One of the key elements in building trust with your customers is identifying how those customers behave. Hofstede identified 6 key elements of cultural difference, and we can use these as a framework to begin to think about potential marketing for international e-commerce.
Hofstede’s Cultural Dimensions
Hofstede’s cultural dimensions are:
– Power Distance – the extent to which the less powerful members of organizations and institutions (like the family) accept and expect that power is distributed unequally.
– Individualism vs. Collectivism – the degree to which people in a society are integrated into groups.
– Uncertainty Avoidance – a society’s tolerance for ambiguity.
– Masculinity vs. Femininity – a preference in society for achievement, heroism, assertiveness and material rewards for success; versus a preference for cooperation, modesty, caring for the weak and quality of life.
– Long-term vs. Short-term – the extent to which individuals within the cuintlture focus on the short-term and immediate consequences versus take a long-term focus.
– Indulgence vs. restraint – a society that allows relatively free gratification of basic and natural human desires related to enjoying life and having fun; versus a society that controls gratification of needs and regulates it by means of strict social norms.
A full description of the different dimensions, and examples of how they can be applied to international e-commerce, can be found here.
It is important that your branding is in line with your market, as well as staying true to your brand message. Many companies keep a consistent look and feel across all international sites, making only small adjustments to content to suit local conditions. An example of this would be Amazon, the .co.uk site looks much the same as the .d, and the .es etc.

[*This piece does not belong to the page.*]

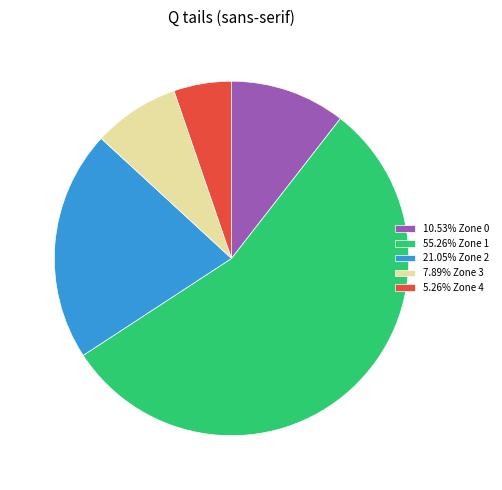

How many slices are in this pie chart?

5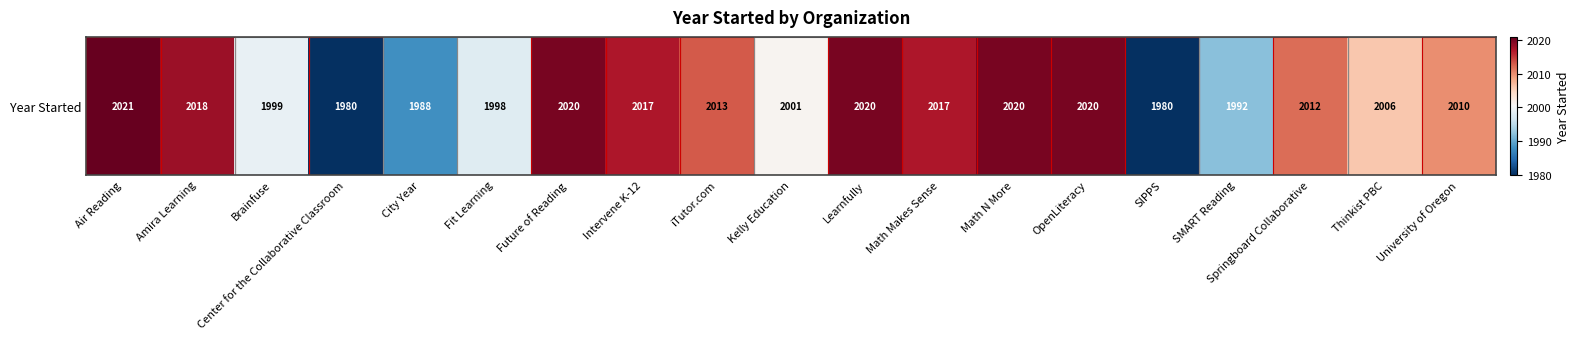

Reading right to left, transcribe all the data shown in this chart.

2010	2006	2012	1992	1980	2020	2020	2017	2020	2001	2013	2017	2020	1998	1988	1980	1999	2018	2021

However, when operating in vastly different international e-commerce markets, such as Asia or Africa, it may be necessary to completely change branding to fit in with the market. An example of this would be TaoBao and AliExpress, both are owned by Alibaba, but one is aimed at the Chinese market, and the other the US.
If you provide customers with the option to pay in the way they are used to, they are more likely to trust you. In Europe and America, card payments and PayPal are popular methods for purchasing online. This is not the same across all countries, however. In India for example, COD (cash on delivery) is one of the most commonly used methods. This is where a customer order a product online, and then pays the courier once it is delivered. China too has a different model, preferring prepaid apps (such as WeChat Wallet or AliPay).
If the only way you could pay for a product on a website was through a method you were not familiar with, would you trust it? Or would you look for an alternative elsewhere?
For more information on why payment gateways are so important click here. We have also compiled a list of the most popular payment gateways in different countries, that can be found here.
Trust symbols act as a third-party endorsement. Some of the most common are Norton, McAfee, PayPal Verified, and Google Trusted Store. While not all of these are specific to international e-commerce, but rather are synonymous with internet protection. Being certified by companies that are themselves well trusted is a powerful tool for increasing trust.
If company endorsement is a good tool, peer endorsement is a sledge hammer. People trust other people who they view as similar to them. The benefits of customer reviews are well documented, but still too many companies fail to take full advantage.
Google has recently changed their “trusted stores” program to “customer reviews”, so this is likely to play an even larger role in SEO too. You can thus use reviews to boost your international e-commerce store and for gaining trust.
Make sure you are available to your customers. If customers feel as though you are absent, they will feel uncomfortable buying from you. Whether that is social media, online chat, email or phone. Make sure that if they want to contact you, they can.
The Little Things
Building trust is all about knowing your market and getting the details right. As with everything in international e-commerce, it is about marginal gains. If you notice that competitors in target markets do something slightly differently, test to see if it will lead to a gain for your site.